C’est l’histoire de Sadi Carnot.*
Ce personnage sorti tout droit de l’École polytechnique et de l’École nationale des ponts et chaussées (dont il est major de promotion), devient ingénieur en Haute-Savoie.
« Républicain « modéré », franc-maçon attesté, il sera bientôt député, préfet… En fin d’année 1887, suite aux scandales des décorations, l’un des nombreux scandales d’une bourgeoisie pourrie et putride au pouvoir, et alors même que le scandale de Panama, entre autres choses éclate au grand jour, que le boulangisme vit ses grandes heures, ainsi que l’antiparlementarisme, Carnot arrive à se faire élire président de la raie-publique avec les voies de la « gauche » (autre nom des républicains modérés).
L’État est en situation de chienlit totale.
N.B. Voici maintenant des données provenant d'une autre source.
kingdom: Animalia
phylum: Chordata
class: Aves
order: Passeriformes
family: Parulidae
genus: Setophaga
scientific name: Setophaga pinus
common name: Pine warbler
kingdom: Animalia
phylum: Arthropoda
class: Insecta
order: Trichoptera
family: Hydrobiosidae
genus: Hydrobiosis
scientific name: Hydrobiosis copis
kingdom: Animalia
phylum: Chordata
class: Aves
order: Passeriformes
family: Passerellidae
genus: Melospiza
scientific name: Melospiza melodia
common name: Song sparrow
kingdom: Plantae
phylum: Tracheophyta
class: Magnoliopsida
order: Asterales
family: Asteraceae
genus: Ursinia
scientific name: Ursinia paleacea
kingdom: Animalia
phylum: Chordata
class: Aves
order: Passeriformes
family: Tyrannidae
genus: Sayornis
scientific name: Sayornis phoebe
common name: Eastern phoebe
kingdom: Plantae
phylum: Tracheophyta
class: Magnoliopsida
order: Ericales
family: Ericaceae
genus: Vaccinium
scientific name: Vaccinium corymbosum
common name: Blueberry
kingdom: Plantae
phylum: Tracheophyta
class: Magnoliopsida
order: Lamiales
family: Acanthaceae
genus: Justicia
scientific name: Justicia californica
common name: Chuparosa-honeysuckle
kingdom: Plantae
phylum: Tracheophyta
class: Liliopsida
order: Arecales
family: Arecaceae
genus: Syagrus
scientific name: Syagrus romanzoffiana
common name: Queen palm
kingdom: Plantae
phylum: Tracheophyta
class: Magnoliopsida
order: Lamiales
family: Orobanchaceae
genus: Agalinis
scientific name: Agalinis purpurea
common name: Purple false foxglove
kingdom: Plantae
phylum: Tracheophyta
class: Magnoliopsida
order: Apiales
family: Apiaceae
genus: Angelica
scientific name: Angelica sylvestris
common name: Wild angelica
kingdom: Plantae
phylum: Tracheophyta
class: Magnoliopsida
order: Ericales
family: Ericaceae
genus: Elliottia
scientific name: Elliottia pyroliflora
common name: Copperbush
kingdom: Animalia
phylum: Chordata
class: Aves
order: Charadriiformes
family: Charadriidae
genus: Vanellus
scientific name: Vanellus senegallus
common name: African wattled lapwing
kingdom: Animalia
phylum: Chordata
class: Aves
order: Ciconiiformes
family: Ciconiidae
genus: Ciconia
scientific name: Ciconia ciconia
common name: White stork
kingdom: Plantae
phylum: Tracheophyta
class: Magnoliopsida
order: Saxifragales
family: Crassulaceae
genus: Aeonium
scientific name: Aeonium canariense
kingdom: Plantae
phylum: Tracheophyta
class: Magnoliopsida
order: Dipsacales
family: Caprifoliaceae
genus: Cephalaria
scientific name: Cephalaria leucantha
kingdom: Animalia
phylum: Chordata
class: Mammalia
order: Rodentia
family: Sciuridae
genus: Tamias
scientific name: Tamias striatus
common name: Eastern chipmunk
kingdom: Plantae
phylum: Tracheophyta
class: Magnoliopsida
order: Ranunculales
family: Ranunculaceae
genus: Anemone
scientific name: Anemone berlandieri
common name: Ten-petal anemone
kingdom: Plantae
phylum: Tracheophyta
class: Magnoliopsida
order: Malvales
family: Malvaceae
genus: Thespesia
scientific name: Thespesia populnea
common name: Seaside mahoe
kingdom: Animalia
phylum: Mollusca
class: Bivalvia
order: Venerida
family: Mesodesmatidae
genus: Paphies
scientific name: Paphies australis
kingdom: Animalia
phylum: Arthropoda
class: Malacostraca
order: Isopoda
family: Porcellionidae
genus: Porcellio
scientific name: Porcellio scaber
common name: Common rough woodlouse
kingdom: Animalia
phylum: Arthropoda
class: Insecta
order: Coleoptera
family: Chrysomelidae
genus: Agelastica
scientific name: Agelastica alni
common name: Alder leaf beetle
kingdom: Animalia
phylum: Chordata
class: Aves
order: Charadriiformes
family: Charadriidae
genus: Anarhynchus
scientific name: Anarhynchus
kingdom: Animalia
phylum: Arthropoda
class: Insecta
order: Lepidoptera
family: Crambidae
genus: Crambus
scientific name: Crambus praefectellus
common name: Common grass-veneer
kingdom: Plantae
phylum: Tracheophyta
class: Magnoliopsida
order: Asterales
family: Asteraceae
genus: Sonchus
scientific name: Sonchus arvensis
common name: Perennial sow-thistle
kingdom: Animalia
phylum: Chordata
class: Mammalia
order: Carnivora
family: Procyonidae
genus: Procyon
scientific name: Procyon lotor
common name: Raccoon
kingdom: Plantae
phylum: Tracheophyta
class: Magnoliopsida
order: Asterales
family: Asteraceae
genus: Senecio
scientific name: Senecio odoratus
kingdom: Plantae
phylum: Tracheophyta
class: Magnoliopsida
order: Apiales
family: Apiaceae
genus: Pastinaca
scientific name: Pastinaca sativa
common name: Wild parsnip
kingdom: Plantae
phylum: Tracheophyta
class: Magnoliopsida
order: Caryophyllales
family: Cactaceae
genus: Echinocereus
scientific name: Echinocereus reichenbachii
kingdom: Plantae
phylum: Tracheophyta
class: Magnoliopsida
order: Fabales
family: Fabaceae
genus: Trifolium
À quelques mois de la fin de sa présidence, alors que Carnot a refusé la grâce à plusieurs figures du mouvement anarchiste (Ravachol, Vaillant, Henry) suite à divers attentats, et alors que des lois ignobles mettant au banc de la société tout individu ou toute association suspectée d’anarchisme, sont votées, Sadi Carnot est mortellement poignardé par l’anarchiste italien Sante Geronimo Caserio au cours d’un déplacement officiel à Lyon. Caserio y perdra la tête. Et des années de répressions populaires des grèves ouvrières se feront jour. Le tout bien manipulé autour de l’Affaire Dreyfus et des lois de séparation de l’Église et de l’État.